この間、1分強。動きながら息を止めるのには少し骨が折れた。
「ふはーー」
部屋を出て二人を下ろしながら、綺麗な空気を吸う。
「二人とも、大丈夫?」
少年は仲間に駆け寄っていた。少年が外から必死に声をかけ続けていた効果もあったのだろう。彼が揺り動かすと、二人はかすかに目を開けた。目も血走っていない様子。この感じだと酷い後遺症はなさそうだ。

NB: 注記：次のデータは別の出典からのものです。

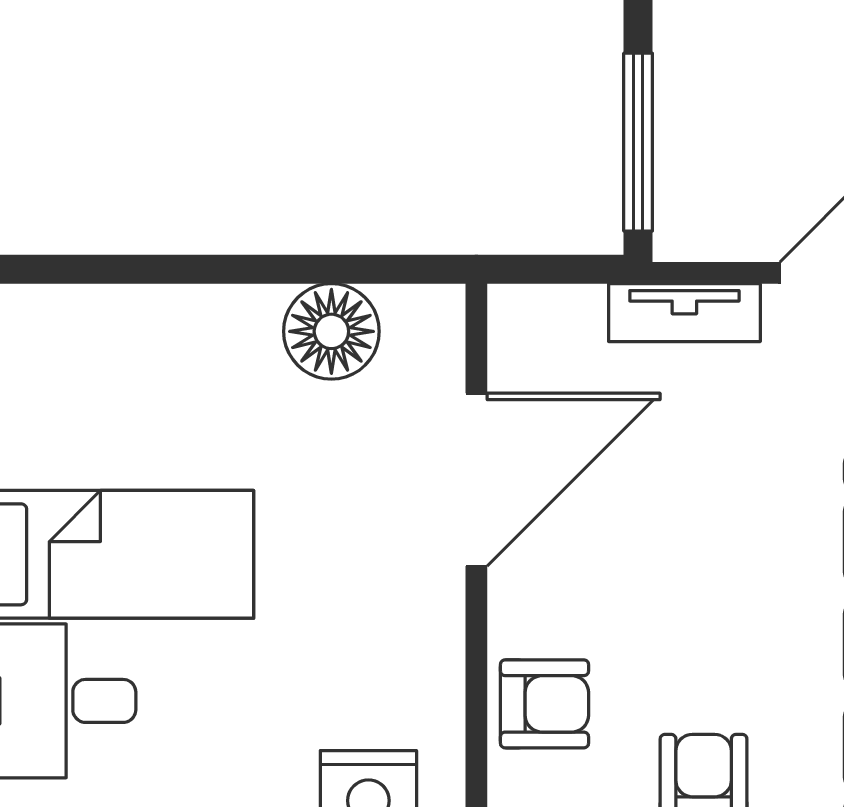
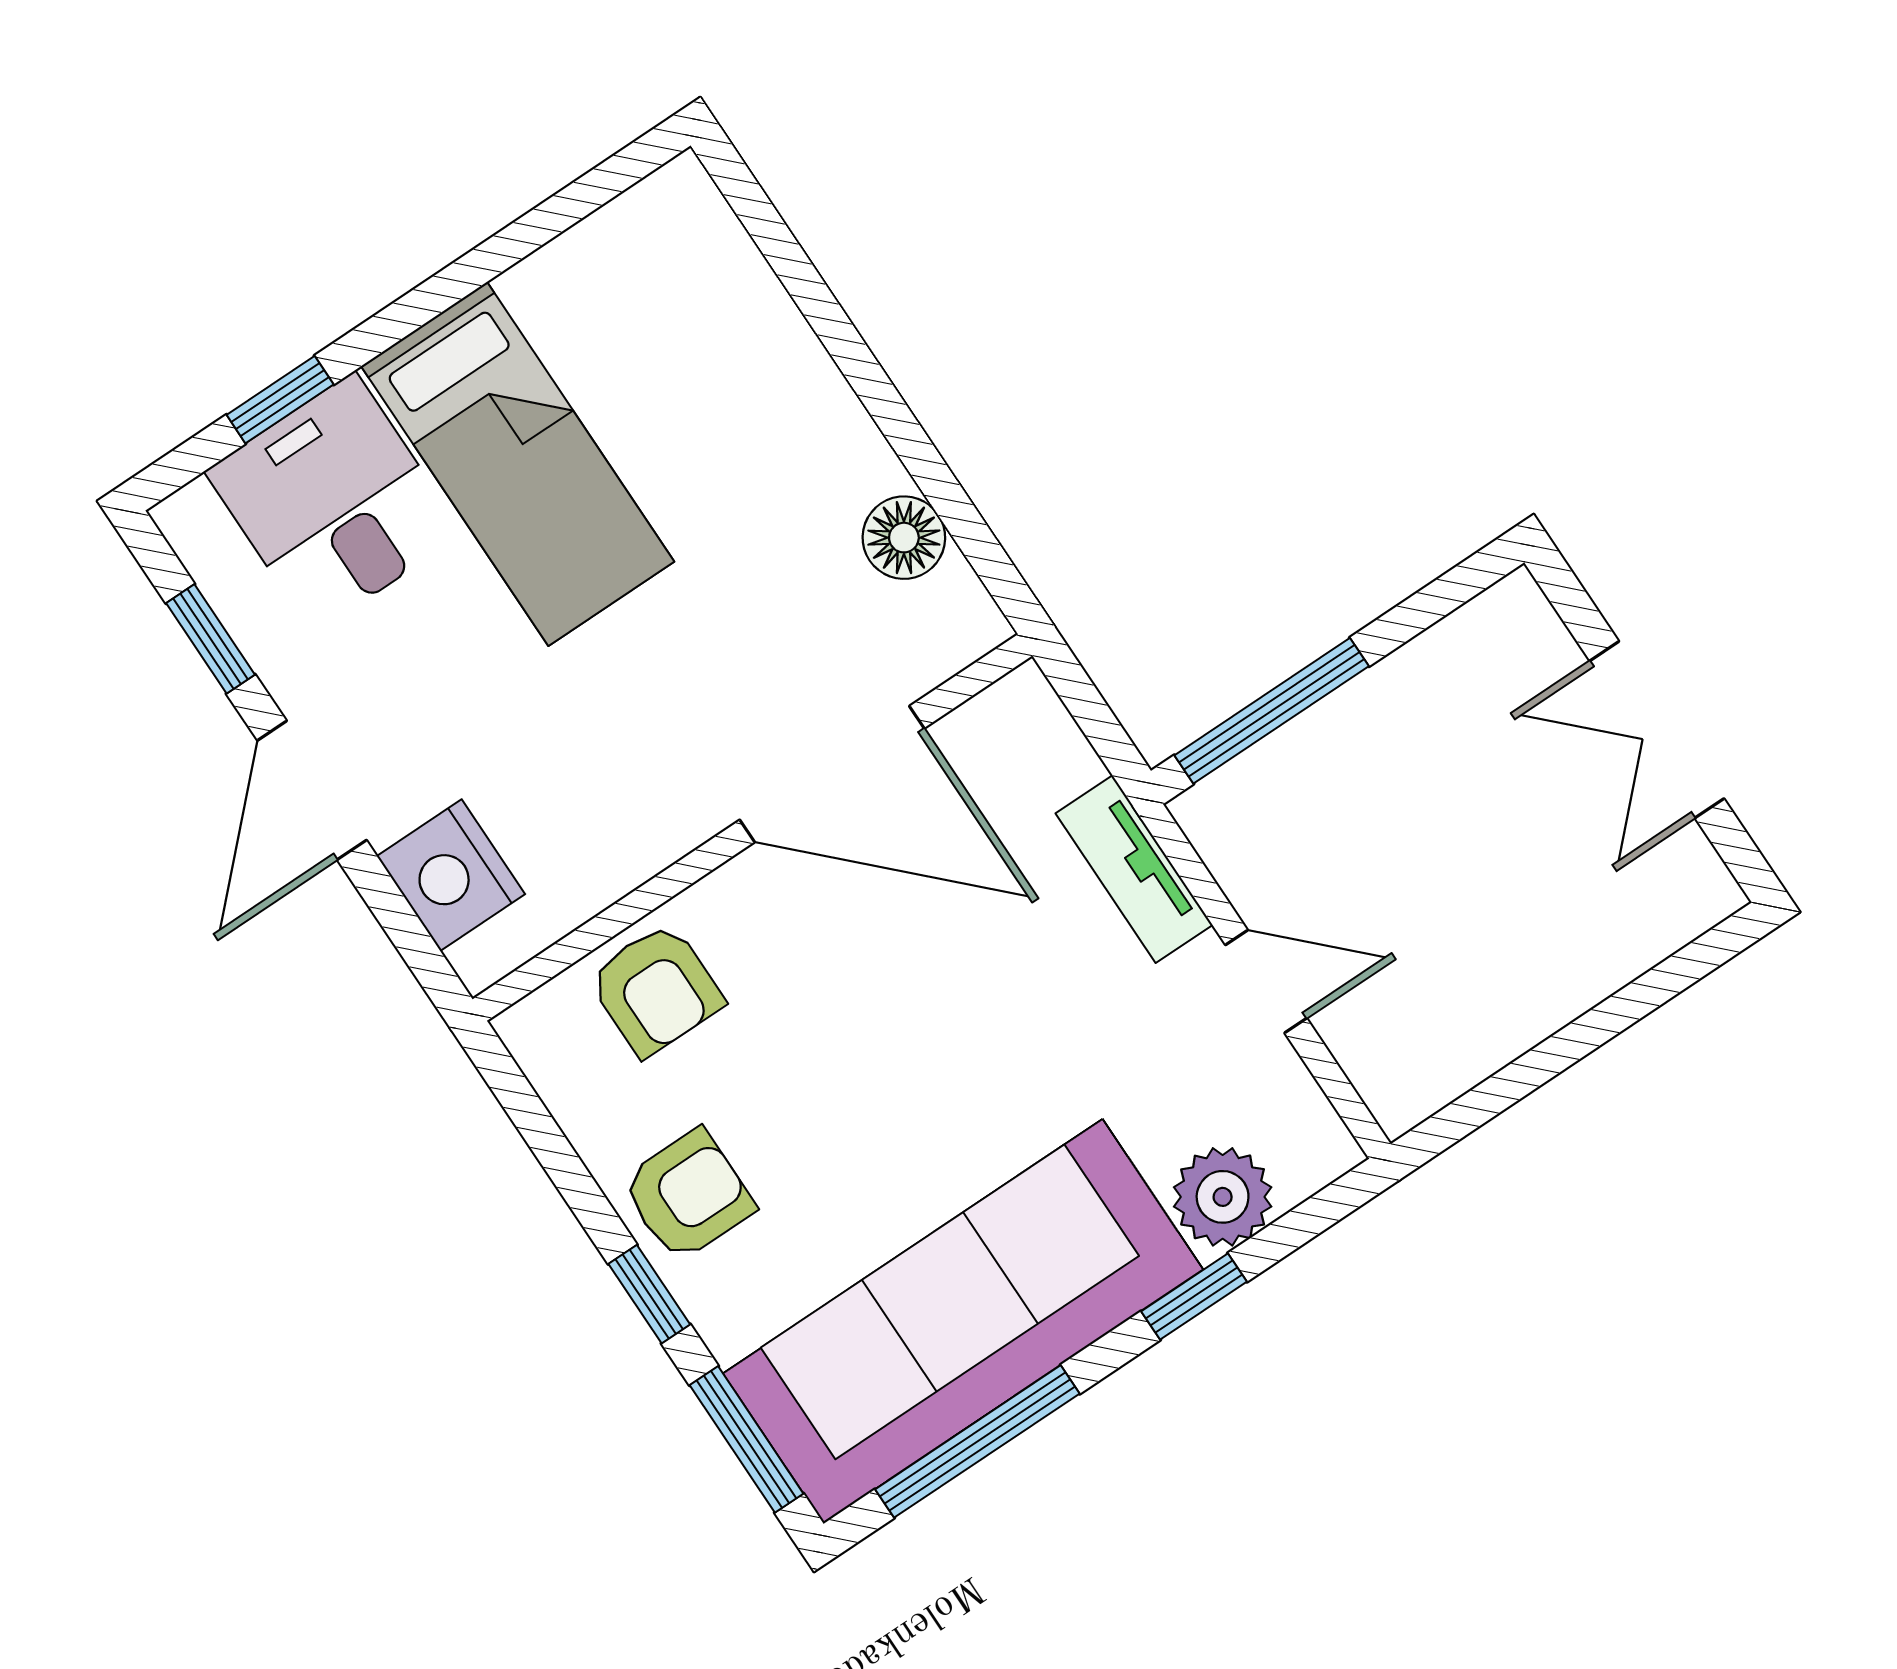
floor lamp: (331, 331) -> (904, 538), width x0.73, depth x0.73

魔法の杖を持った青ローブの少女の方が被害が軽かったようで、か細い声を出す。
「生きて、る……わたしたち、どうなって?」
「オアシスが敵だったんだ。この人が助けてくれたんだよ」
その言葉を聞いて、少女は泣き出す。
「あなたを置いていった罰があったたんだわ……でも、みんな生き残れた、よかった……」
せき込みながらそう言う、もう一人の黒髪の弓使いの少女も微笑んでいる。
皆、大丈夫そうでよかった。
仲間たちだけで少し話をさせてあげたくて、俺は席を外し、植物系モンスターの狩場の中に戻る。
そこで俺は、驚くべき光景を目にした。
これは、これは使えるのでは……!
現金なもので、その情報によって俺のテンションは彼らを無事助けたことよりも上がってしまった。